I left college knowing it would be change, difference, and newness. I knew that my rhythm of life would adjust to a new normal. And I knew how this season looked from my head's perspective.
It's striking how big milestones and changes can reflect our humanness, like very few others can. We think we know, and then the change actually happens.
A month post-graduation, I know that what I knew was very little like what I know now.
The application process is both life-sucking and depressing. Its hard to keep laying yourself out on the track, each time hoping that the train will slow down and not crush you and a little part of your soul as it runs full steam ahead. Motivation runs dry very quickly and its much easier to clean out the years of stuff you've stored under your bed, than write cover letters that you know will return a "thanks, but no thanks" response. Or even worse, no response.
I've noticed people asking me the "are you busy" question a lot more often. Not necessarily because its being asked of me more, but because I'd actually LIKE to be busy. No job, no school, and a cleaned out bed make for a boring set of 24 hours. It isn't a problem that they ask, it just makes a neon sign in my head of this slow-paced season and its turtle-like qualities.
But the biggest thing I've realized in the beginning parts of this season:
This is the first time in my life that I don't truly have a plan. When I graduated from high school, I knew I was headed to college. Sure I didn't know what the heck I had gotten myself into, but I knew the general gist of things. When uncertainty started to crowd in, I could at least rely on an acceptance letter and what it implicated.
This time around, the idea of a "career" isn't enough to call a plan. The variables are large and sometimes can cast big shadows onto the future.
The other night my dear friend said, five years ago we thought you'd be married and settled, but "You have the world at your feet. Its so exciting."
And it SO is. But having the world at your feet can be deeply unnerving. The world implicates many options with wide parameters. So many possible choices.

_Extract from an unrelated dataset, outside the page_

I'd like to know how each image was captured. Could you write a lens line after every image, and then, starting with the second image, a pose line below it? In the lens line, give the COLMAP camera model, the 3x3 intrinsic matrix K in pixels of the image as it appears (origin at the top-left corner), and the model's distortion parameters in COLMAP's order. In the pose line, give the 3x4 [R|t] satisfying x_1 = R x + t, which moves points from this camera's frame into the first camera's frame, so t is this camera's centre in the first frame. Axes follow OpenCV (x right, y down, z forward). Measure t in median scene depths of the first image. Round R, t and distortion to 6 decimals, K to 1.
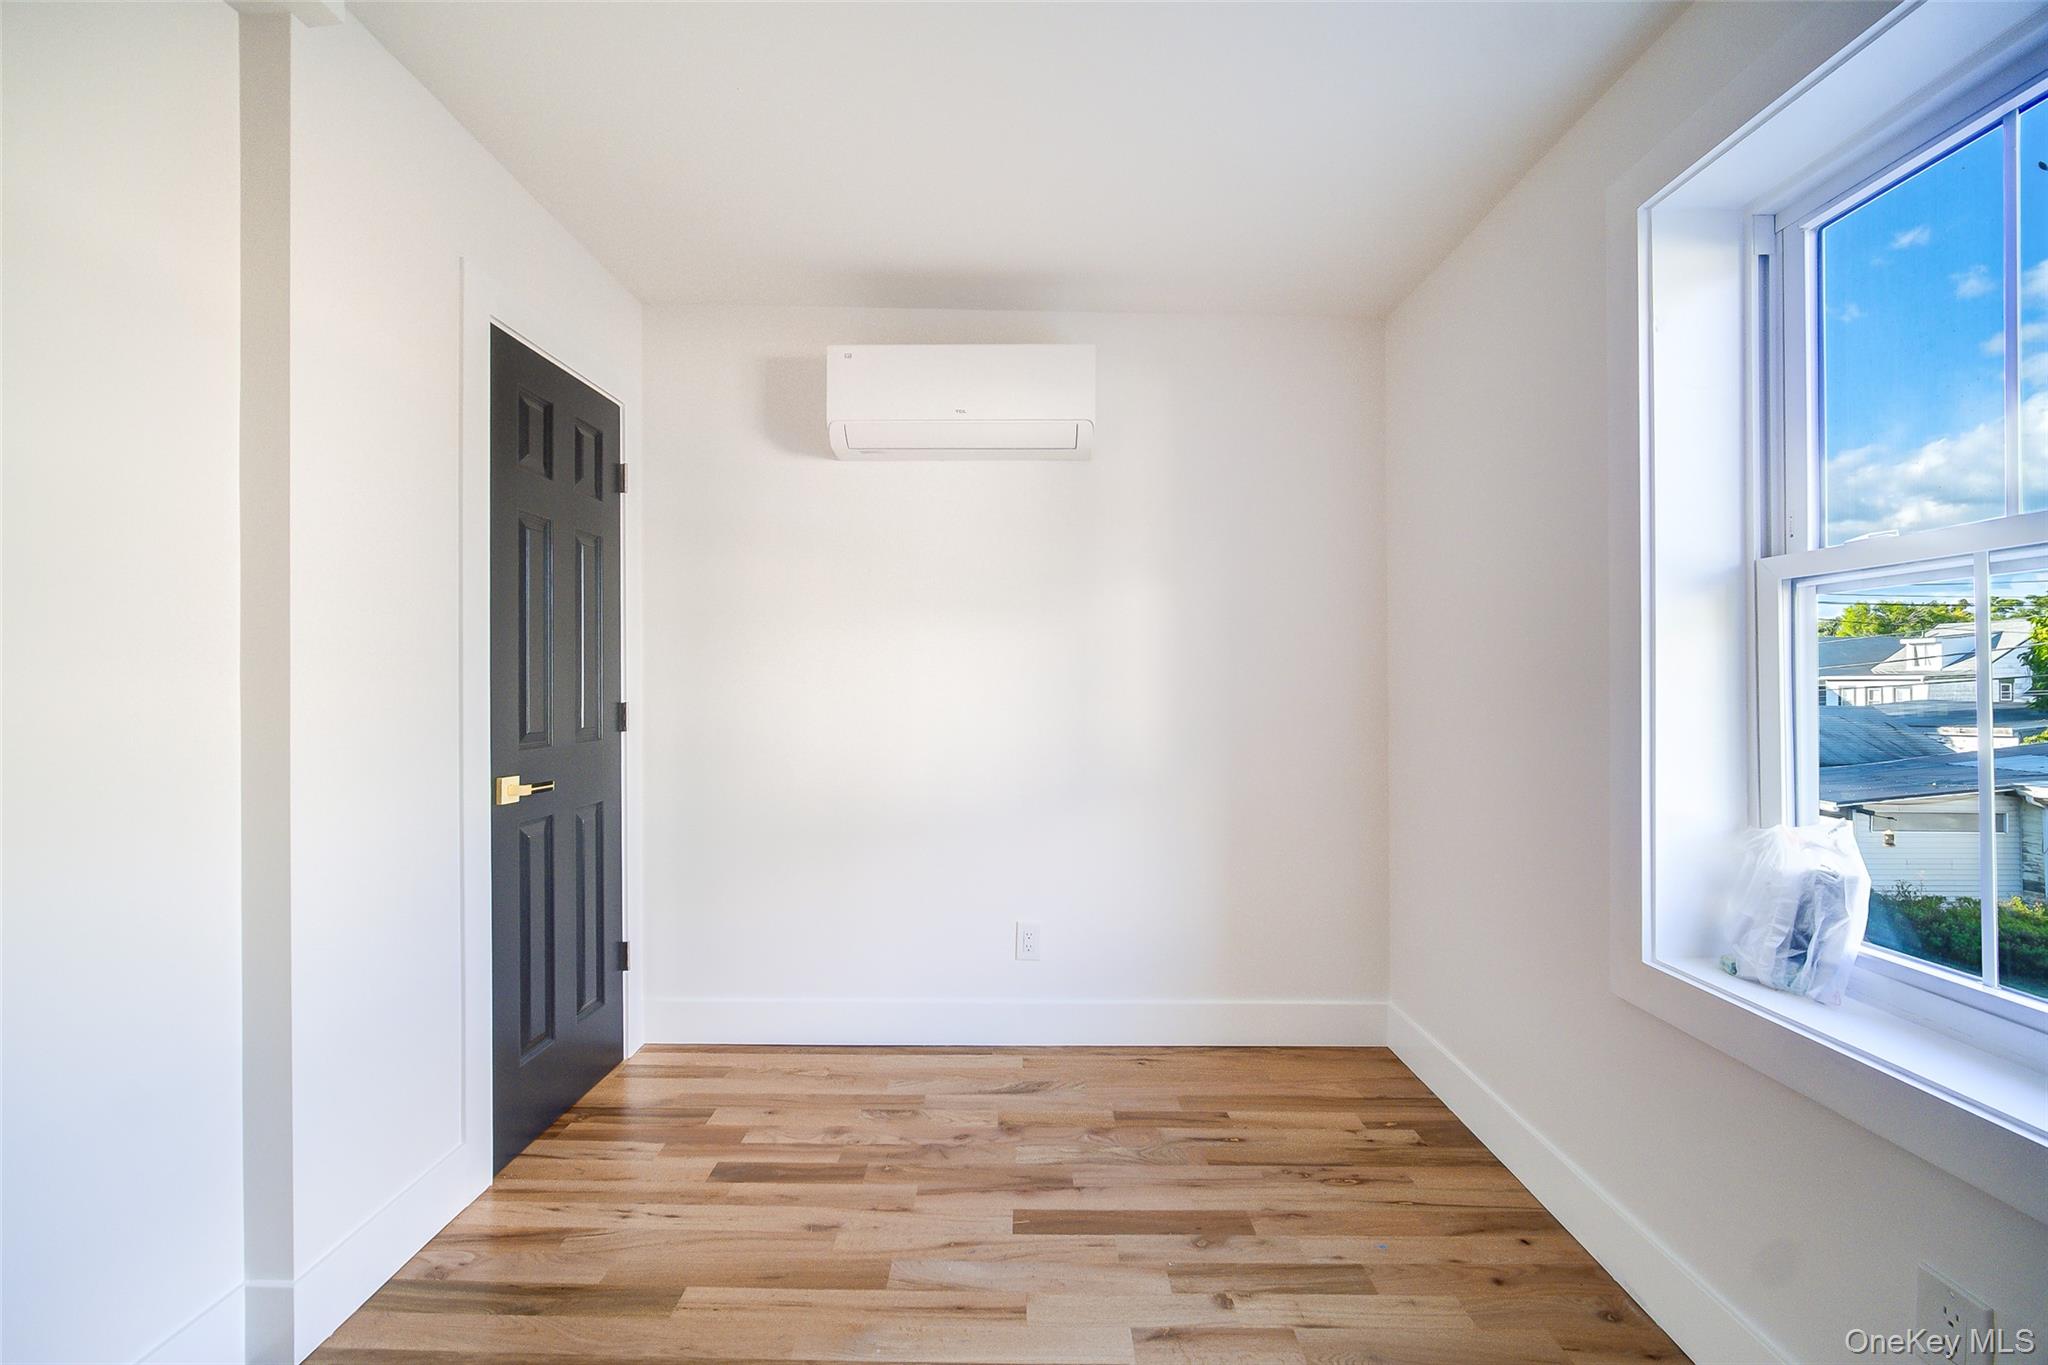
lens RADIAL K [[830.4, 0, 1008.9], [0, 830.4, 682.4], [0, 0, 1]] dist [-0.001833, -0.000373]
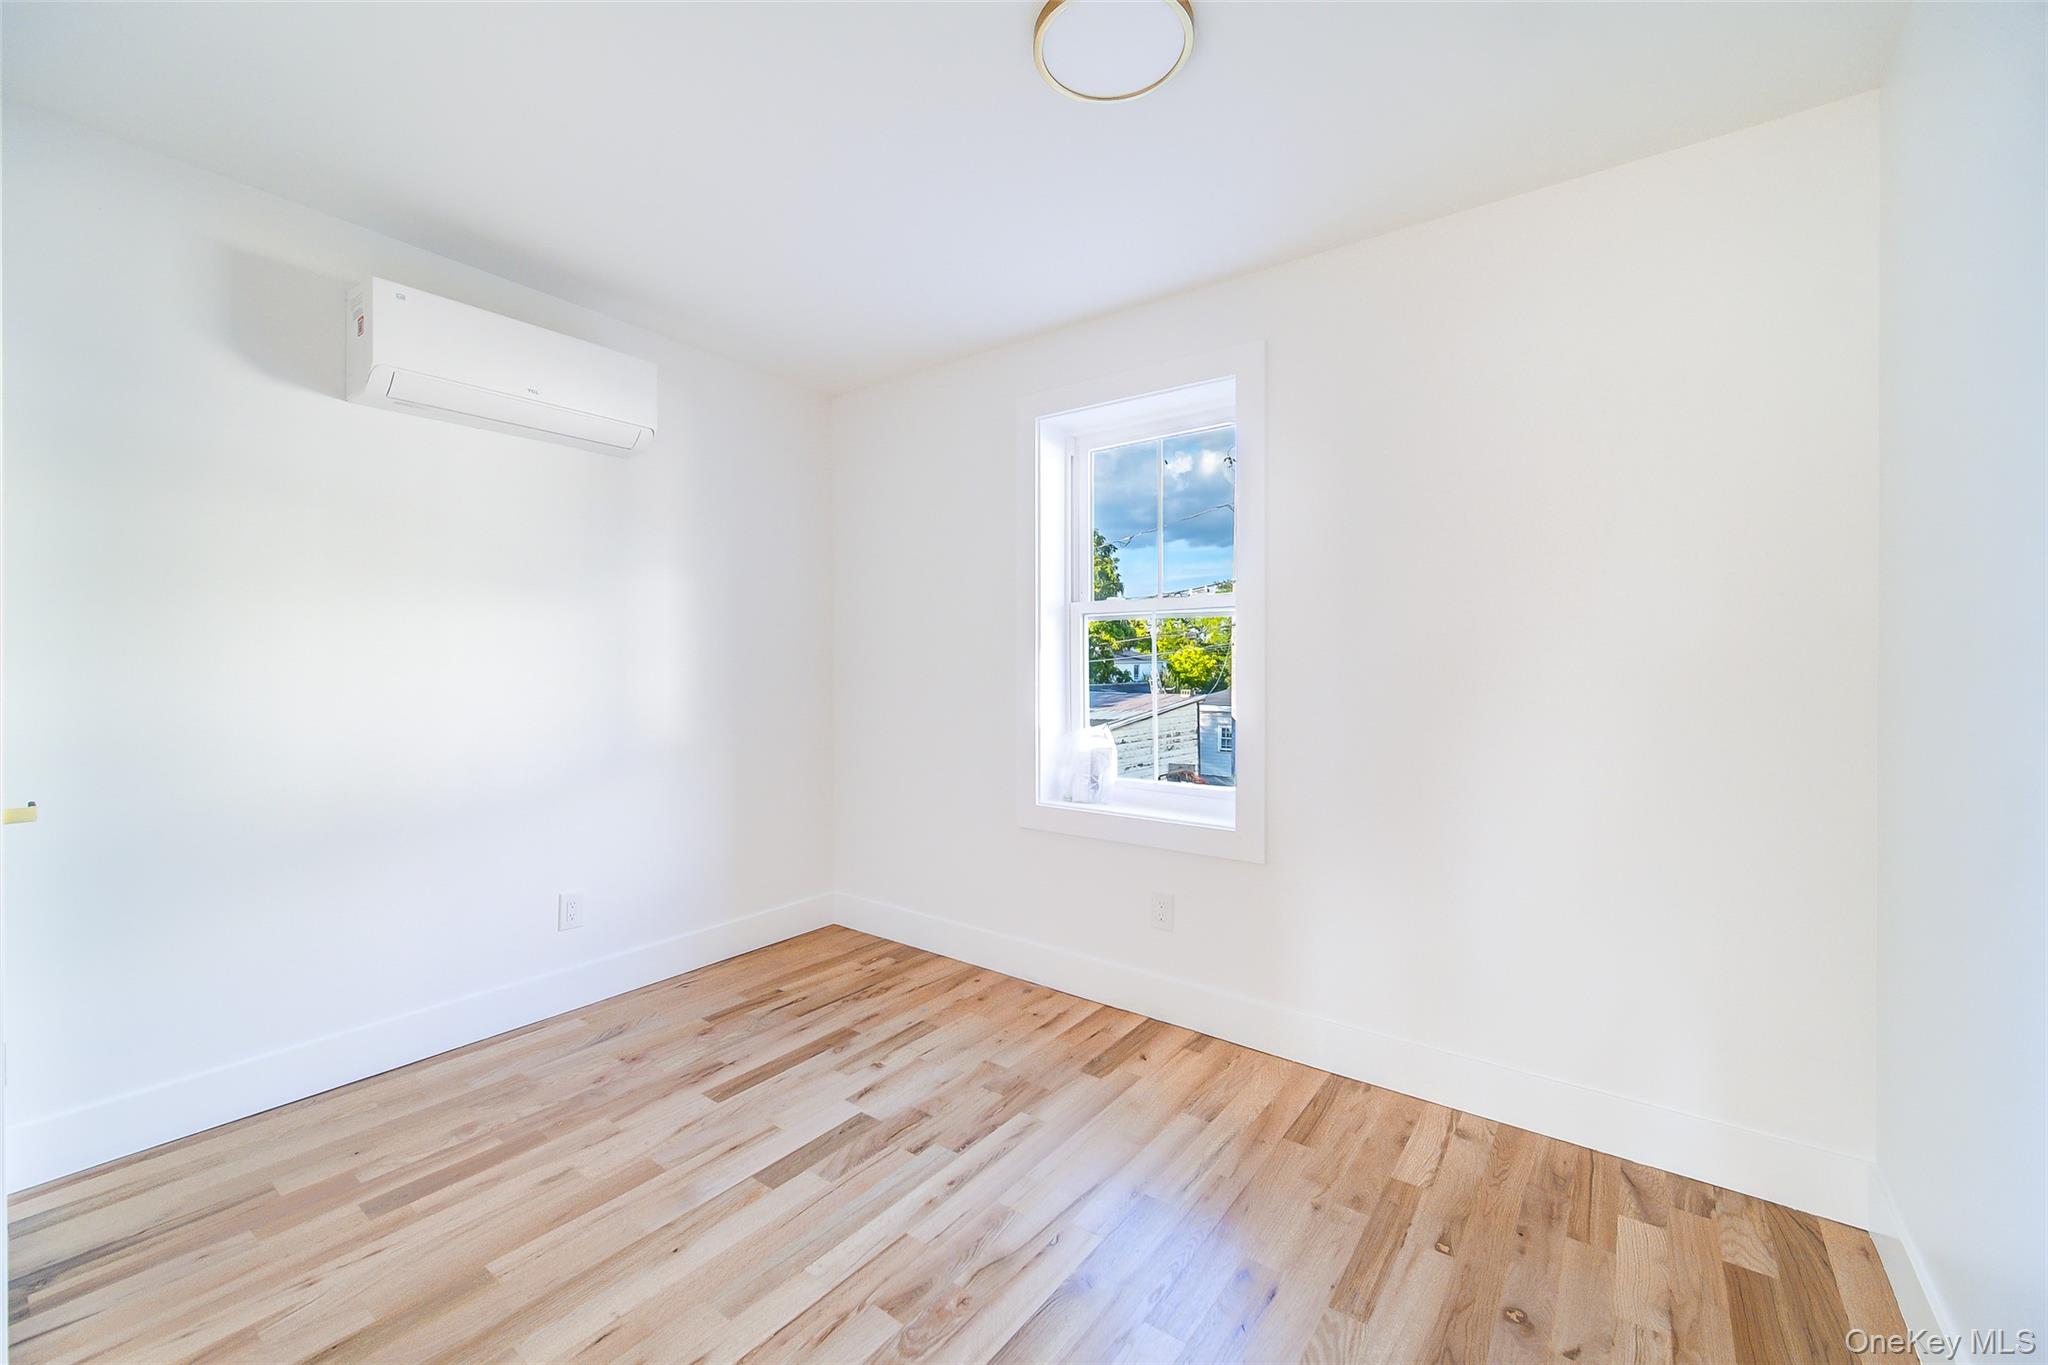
lens RADIAL K [[830.4, 0, 1008.9], [0, 830.4, 682.4], [0, 0, 1]] dist [-0.001833, -0.000373]
pose [[0.587472, -0.017223, 0.809061, -0.652736], [0.000845, 0.999786, 0.020669, 0.004947], [-0.809244, -0.011459, 0.587361, -0.072103]]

I often half-heartedly joke that i'll take the first job that will pay me, but I also want to truly know that I have made the right choice. I don't want to pry open or slip through cracked doors. I know to the depths of my soul that the Lord opens doors, and I only want to run through those swung wide open. But this season makes for a lot of uncertainty when it comes to knocking on what seems like an endless slew of doors (kind of like Hilbert's Infinite Hotel).
I thought I knew what this season and change would hold, but daily as I sift through more applications and stare out the window; I am reminded that I know nothing.
One day, I'm sure I'll read this post as a girl who's too busy once again with a career she's living and say "Silly girl, you had no idea." But here's the paradox, that same girl will be uncertain of other things and she'll be waiting on a different unknown.
So that's all to say, I should stop acting like I know and soak up what the Lord has to teach me in this season. Easier said than done, of course, but worth it just the same.
Because life is built of seasons unknown, and by grace we survive.